▶ _WORK TO BE COMPLETED_:
Every line with the string "grey" must be copied from the entries below.

▶ _PROVIDED MATERIAL_:
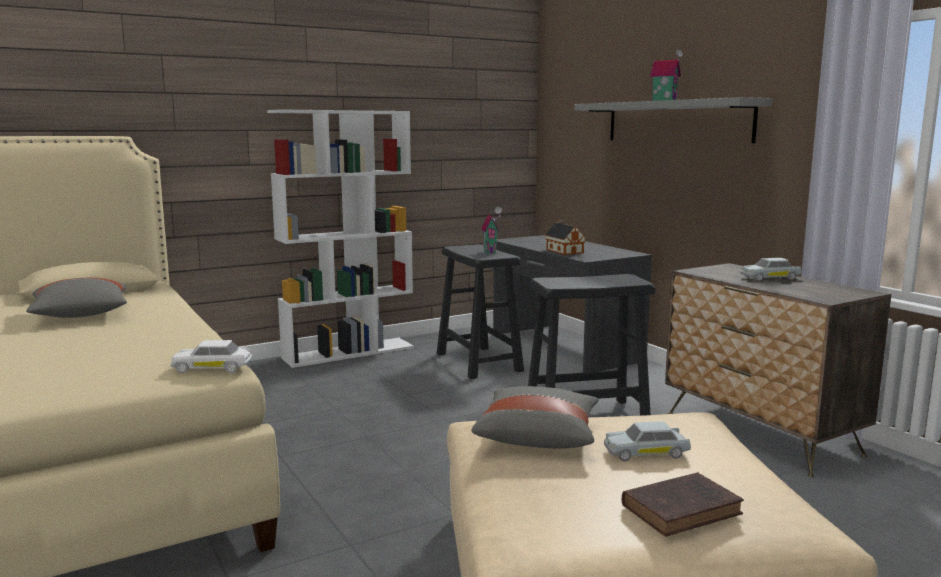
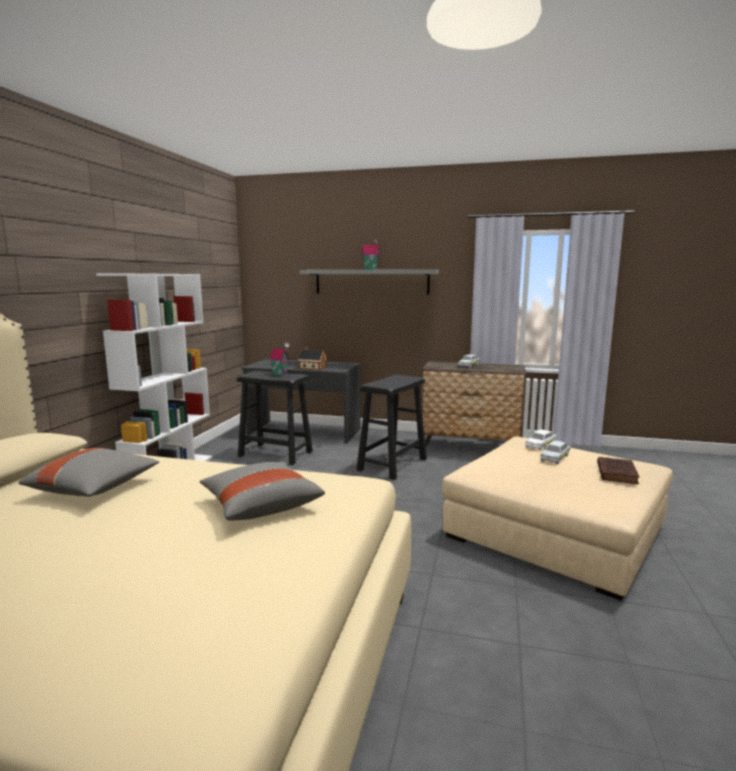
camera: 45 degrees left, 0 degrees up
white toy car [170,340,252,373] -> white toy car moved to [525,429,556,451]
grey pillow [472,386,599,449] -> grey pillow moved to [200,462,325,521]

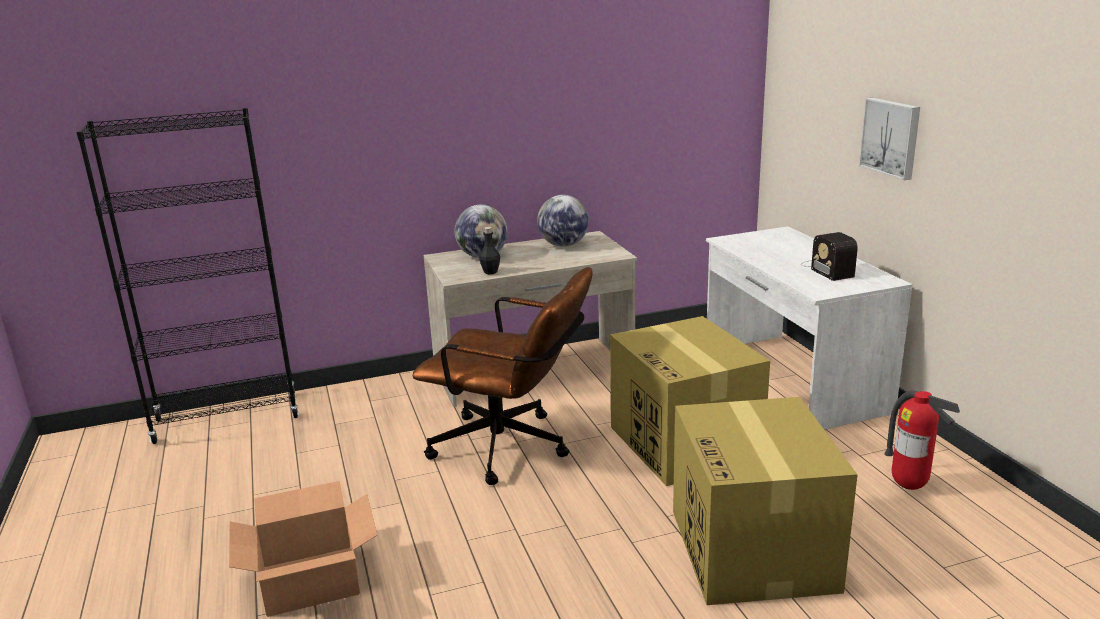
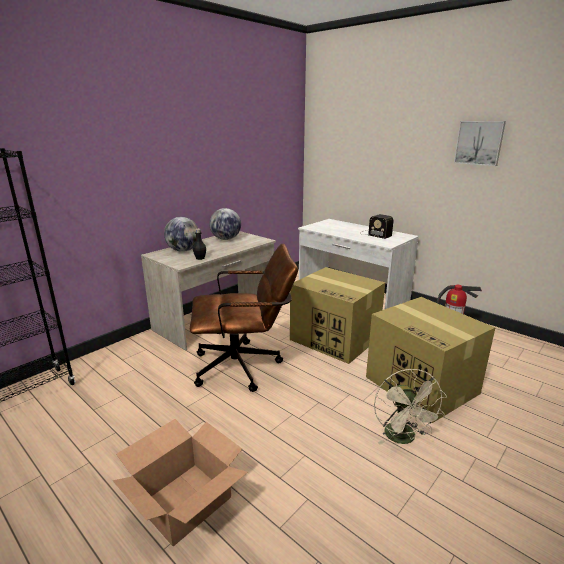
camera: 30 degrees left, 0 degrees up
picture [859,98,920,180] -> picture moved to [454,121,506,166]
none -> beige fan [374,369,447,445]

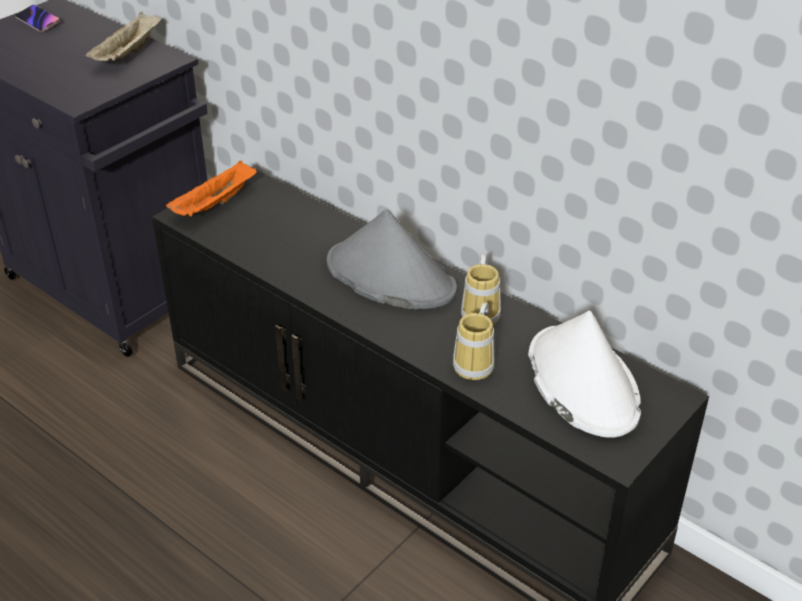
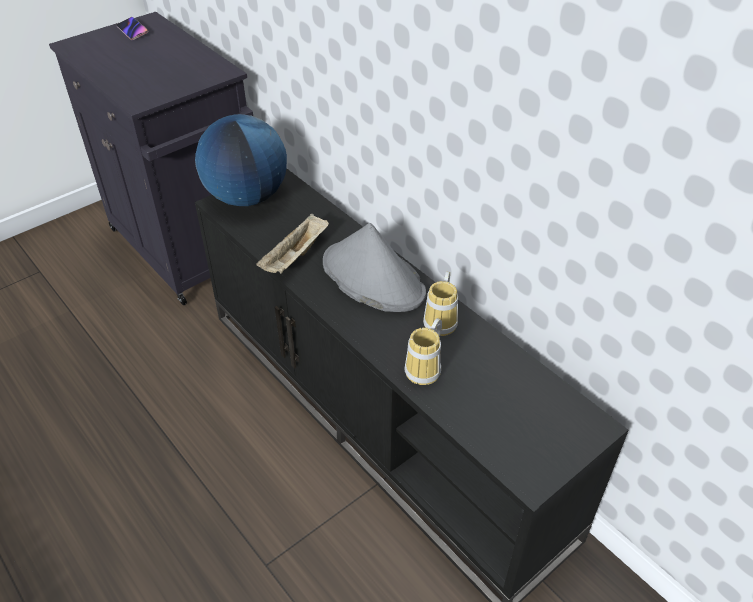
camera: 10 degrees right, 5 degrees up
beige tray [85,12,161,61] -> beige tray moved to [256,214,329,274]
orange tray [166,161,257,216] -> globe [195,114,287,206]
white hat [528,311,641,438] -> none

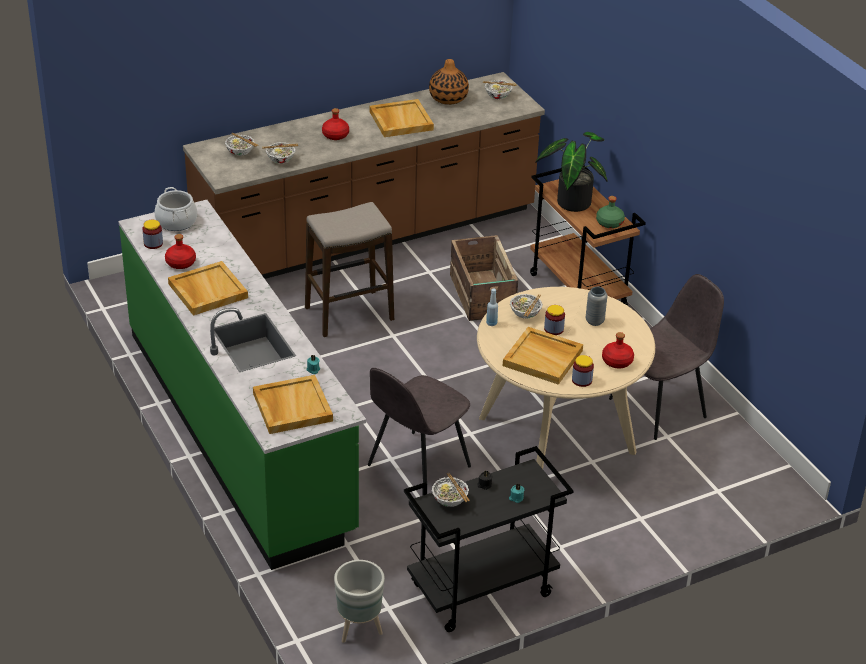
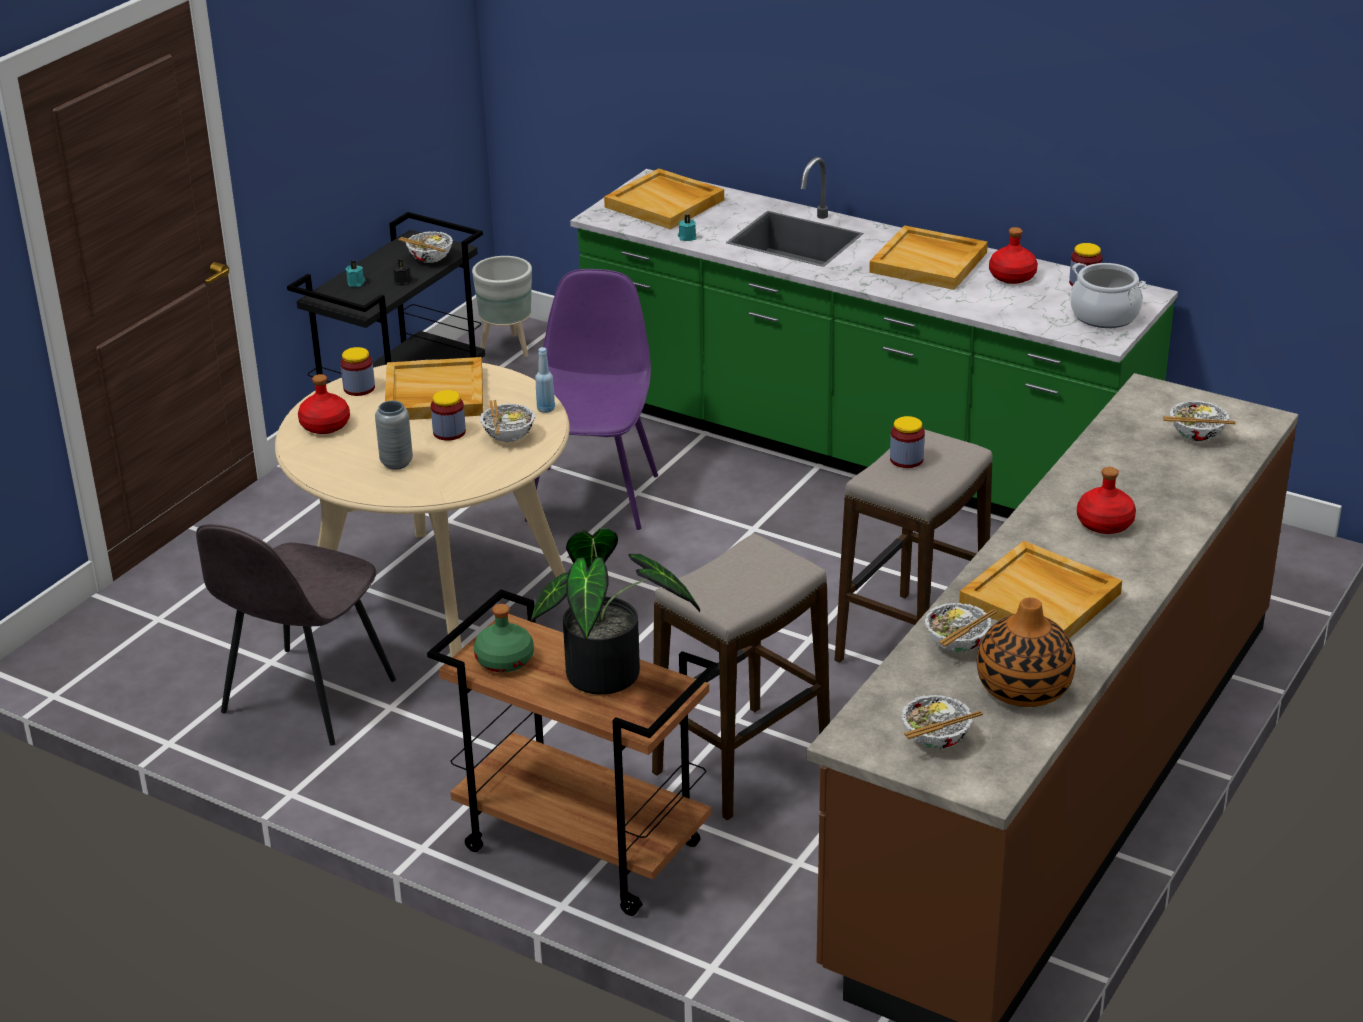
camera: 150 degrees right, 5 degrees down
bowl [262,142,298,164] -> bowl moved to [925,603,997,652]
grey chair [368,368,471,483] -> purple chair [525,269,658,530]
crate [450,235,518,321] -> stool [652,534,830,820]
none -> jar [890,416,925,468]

▶ _RESULT OF THE EXERCISE_:
grey pillow [472,386,599,449] -> grey pillow moved to [200,462,325,521]
grey chair [368,368,471,483] -> purple chair [525,269,658,530]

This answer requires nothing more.